### Excerpt provided
★ ★ ★ ★ ★ ★ ★
Betrayed women post details about partners' mistresses on "She's a Homewrecker" site

Peggy Drexler: "Other women" called "life-sucking whores," "skanks" who "steal" men

Drexler: Women never blame the men; posts seem to be attempts to regain control

She says posting details, photos on "She's a Homewrecker" is simply cruel bullying

CNN  — 

“The father of my child began cheating on me with this whore on July 14th, 2013,” begins one post on the website “She’s a Homewrecker,” on which scorned women publish the names, photos and, in some cases, contact information of women with whom their husbands and partners cheated, along with detailed narratives of how the affair went down.

The website, which has 250,000 likes on Facebook, operates under the guise of offering important reader service or, as the tagline goes, “Exposing the women who choose to become involved with an involved man.” Who knows if any of these affairs actually happened.

But no words are minced here for the so-called “other women” who are, invariably, “life sucking whores,” “homewrecking sluts,” “tramps” and “skanks” who “stole” someone else’s man.

Peggy Drexler

But wait – doesn’t it take two to tango? Of course it does.

Although sleeping with a married man is of questionable morality – and that’s, of course, assuming the woman is even aware the man’s attached – the job of staying faithful belongs to the man who took the vow. And yet on “She’s a Homewrecker,” the men get off largely scot-free. They are not named or pictured. In many cases, they are forgiven, even in cases where the man “abandoned me and my child … He then kicked me and our baby out of the house and onto the street to be with her,” as one woman writes.

Another woman writes about the “twit” who started “talking to her husband at work.” After the “twit” got pregnant with the husband’s baby, the woman says she and her husband fought for custody of the child and won.

She writes: “Our marriage is now the best that it ever would have been because we have worked through issues that we didn’t even know we had. We are a happy family …”

Despite this, the “homewrecker” still must pay, and does, in the form of having her name, details of her life and no fewer than six photos of herself splashed all over the site.

The fact that this site exists, and was created by women with the sole intent of bullying and shaming other women, is especially notable given the recent discussions about how to deal with the problem of “revenge porn,” in which scorned people – men, mostly – post explicit, formerly private photos of their exes online without their consent.

States are working to criminalize both the posting of such photos and the host sites, with advocates saying that under existing law, it’s nearly impossible to get remediation or the pictures removed.

Revenge porn exists to belittle and shame women and to “put them in their place.” But what’s happening at “She’s a Homewrecker” is just as misogynistic; that it’s women targeting women doesn’t make it any less so.
★ ★ ★ ★ ★ ★ ★
### Records to process
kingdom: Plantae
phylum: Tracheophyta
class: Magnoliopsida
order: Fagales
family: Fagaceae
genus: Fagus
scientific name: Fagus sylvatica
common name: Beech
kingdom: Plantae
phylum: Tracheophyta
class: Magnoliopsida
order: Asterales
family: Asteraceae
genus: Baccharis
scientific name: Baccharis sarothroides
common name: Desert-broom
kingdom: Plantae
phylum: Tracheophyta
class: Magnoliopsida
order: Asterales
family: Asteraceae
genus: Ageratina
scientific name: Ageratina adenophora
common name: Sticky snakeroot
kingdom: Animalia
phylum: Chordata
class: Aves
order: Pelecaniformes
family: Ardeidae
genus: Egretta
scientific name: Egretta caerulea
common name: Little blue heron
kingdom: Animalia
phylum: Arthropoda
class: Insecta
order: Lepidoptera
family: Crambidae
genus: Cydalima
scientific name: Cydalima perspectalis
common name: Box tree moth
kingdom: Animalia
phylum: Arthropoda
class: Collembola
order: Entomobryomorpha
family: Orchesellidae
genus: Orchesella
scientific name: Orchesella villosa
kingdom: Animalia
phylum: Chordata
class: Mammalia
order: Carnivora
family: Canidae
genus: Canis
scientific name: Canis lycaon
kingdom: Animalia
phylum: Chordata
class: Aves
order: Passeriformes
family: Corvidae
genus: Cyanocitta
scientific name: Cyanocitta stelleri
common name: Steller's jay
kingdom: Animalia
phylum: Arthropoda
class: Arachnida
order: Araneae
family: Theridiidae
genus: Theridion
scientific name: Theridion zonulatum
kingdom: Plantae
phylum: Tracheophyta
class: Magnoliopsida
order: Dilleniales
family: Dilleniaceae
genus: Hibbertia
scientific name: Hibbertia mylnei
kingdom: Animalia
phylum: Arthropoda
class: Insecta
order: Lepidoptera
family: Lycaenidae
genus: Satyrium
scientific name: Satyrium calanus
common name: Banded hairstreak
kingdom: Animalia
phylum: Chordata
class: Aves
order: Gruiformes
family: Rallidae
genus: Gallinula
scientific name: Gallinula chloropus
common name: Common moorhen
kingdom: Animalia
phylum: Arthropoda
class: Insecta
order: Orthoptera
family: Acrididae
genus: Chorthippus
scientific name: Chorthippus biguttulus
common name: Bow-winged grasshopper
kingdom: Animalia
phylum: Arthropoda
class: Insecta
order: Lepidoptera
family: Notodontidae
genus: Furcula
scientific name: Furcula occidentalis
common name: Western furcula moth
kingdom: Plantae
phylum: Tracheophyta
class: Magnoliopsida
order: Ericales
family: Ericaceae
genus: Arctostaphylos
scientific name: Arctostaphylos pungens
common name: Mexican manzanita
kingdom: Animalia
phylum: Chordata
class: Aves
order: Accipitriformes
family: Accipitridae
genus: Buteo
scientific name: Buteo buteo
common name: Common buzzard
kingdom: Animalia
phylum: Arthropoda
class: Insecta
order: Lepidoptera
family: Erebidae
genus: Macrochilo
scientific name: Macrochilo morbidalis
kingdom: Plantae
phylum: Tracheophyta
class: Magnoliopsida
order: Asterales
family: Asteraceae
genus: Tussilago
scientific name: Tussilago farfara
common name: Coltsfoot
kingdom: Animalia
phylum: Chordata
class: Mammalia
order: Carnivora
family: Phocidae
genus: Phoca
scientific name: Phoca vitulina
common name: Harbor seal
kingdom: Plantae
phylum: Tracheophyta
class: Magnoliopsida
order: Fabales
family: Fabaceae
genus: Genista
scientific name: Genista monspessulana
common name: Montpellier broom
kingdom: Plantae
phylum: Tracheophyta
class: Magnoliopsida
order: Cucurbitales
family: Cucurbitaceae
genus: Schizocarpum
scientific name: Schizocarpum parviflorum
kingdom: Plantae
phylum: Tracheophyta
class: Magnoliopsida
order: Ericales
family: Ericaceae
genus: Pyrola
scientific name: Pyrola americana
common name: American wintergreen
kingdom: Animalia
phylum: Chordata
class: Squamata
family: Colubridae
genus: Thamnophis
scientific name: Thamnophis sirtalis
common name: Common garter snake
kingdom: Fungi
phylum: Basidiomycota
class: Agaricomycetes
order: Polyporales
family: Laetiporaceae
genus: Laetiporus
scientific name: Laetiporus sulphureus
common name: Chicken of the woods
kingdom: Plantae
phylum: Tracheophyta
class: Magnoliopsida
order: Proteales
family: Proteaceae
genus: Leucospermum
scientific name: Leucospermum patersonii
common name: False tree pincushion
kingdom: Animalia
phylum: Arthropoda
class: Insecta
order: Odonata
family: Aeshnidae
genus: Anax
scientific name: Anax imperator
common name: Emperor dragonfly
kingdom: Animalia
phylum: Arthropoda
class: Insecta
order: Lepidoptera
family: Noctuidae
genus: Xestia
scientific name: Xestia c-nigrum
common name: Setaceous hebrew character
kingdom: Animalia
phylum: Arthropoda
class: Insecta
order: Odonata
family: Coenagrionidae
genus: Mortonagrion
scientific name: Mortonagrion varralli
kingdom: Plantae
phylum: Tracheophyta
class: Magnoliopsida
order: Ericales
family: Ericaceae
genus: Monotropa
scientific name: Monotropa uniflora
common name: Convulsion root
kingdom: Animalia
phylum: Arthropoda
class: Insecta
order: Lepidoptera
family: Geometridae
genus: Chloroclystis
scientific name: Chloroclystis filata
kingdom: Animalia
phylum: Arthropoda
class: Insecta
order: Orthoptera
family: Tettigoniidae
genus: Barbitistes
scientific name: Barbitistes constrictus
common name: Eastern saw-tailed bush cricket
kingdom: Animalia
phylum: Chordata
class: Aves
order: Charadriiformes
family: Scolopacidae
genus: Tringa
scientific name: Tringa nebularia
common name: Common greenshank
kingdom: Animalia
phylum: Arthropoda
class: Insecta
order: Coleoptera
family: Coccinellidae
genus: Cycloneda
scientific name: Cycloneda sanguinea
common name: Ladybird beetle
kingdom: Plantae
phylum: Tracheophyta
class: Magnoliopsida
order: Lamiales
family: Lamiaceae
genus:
★ ★ ★ ★ ★ ★ ★
### The tasks
1) Repeat word for word the passage of the article about the "She's a Homewrecker" website that begins with "Another woman writes" and ends with "without their consent.".
2) Reproduce, line for line, the part of the rows that starts at the line containing "scientific name: Macrochilo morbidalis" and ends with the line containing "scientific name: Leucospermum patersonii", including both of those lines.

### Answers for the tasks
1)
Another woman writes about the “twit” who started “talking to her husband at work.” After the “twit” got pregnant with the husband’s baby, the woman says she and her husband fought for custody of the child and won.

She writes: “Our marriage is now the best that it ever would have been because we have worked through issues that we didn’t even know we had. We are a happy family …”

Despite this, the “homewrecker” still must pay, and does, in the form of having her name, details of her life and no fewer than six photos of herself splashed all over the site.

The fact that this site exists, and was created by women with the sole intent of bullying and shaming other women, is especially notable given the recent discussions about how to deal with the problem of “revenge porn,” in which scorned people – men, mostly – post explicit, formerly private photos of their exes online without their consent.

2)
scientific name: Macrochilo morbidalis
kingdom: Plantae
phylum: Tracheophyta
class: Magnoliopsida
order: Asterales
family: Asteraceae
genus: Tussilago
scientific name: Tussilago farfara
common name: Coltsfoot
kingdom: Animalia
phylum: Chordata
class: Mammalia
order: Carnivora
family: Phocidae
genus: Phoca
scientific name: Phoca vitulina
common name: Harbor seal
kingdom: Plantae
phylum: Tracheophyta
class: Magnoliopsida
order: Fabales
family: Fabaceae
genus: Genista
scientific name: Genista monspessulana
common name: Montpellier broom
kingdom: Plantae
phylum: Tracheophyta
class: Magnoliopsida
order: Cucurbitales
family: Cucurbitaceae
genus: Schizocarpum
scientific name: Schizocarpum parviflorum
kingdom: Plantae
phylum: Tracheophyta
class: Magnoliopsida
order: Ericales
family: Ericaceae
genus: Pyrola
scientific name: Pyrola americana
common name: American wintergreen
kingdom: Animalia
phylum: Chordata
class: Squamata
family: Colubridae
genus: Thamnophis
scientific name: Thamnophis sirtalis
common name: Common garter snake
kingdom: Fungi
phylum: Basidiomycota
class: Agaricomycetes
order: Polyporales
family: Laetiporaceae
genus: Laetiporus
scientific name: Laetiporus sulphureus
common name: Chicken of the woods
kingdom: Plantae
phylum: Tracheophyta
class: Magnoliopsida
order: Proteales
family: Proteaceae
genus: Leucospermum
scientific name: Leucospermum patersonii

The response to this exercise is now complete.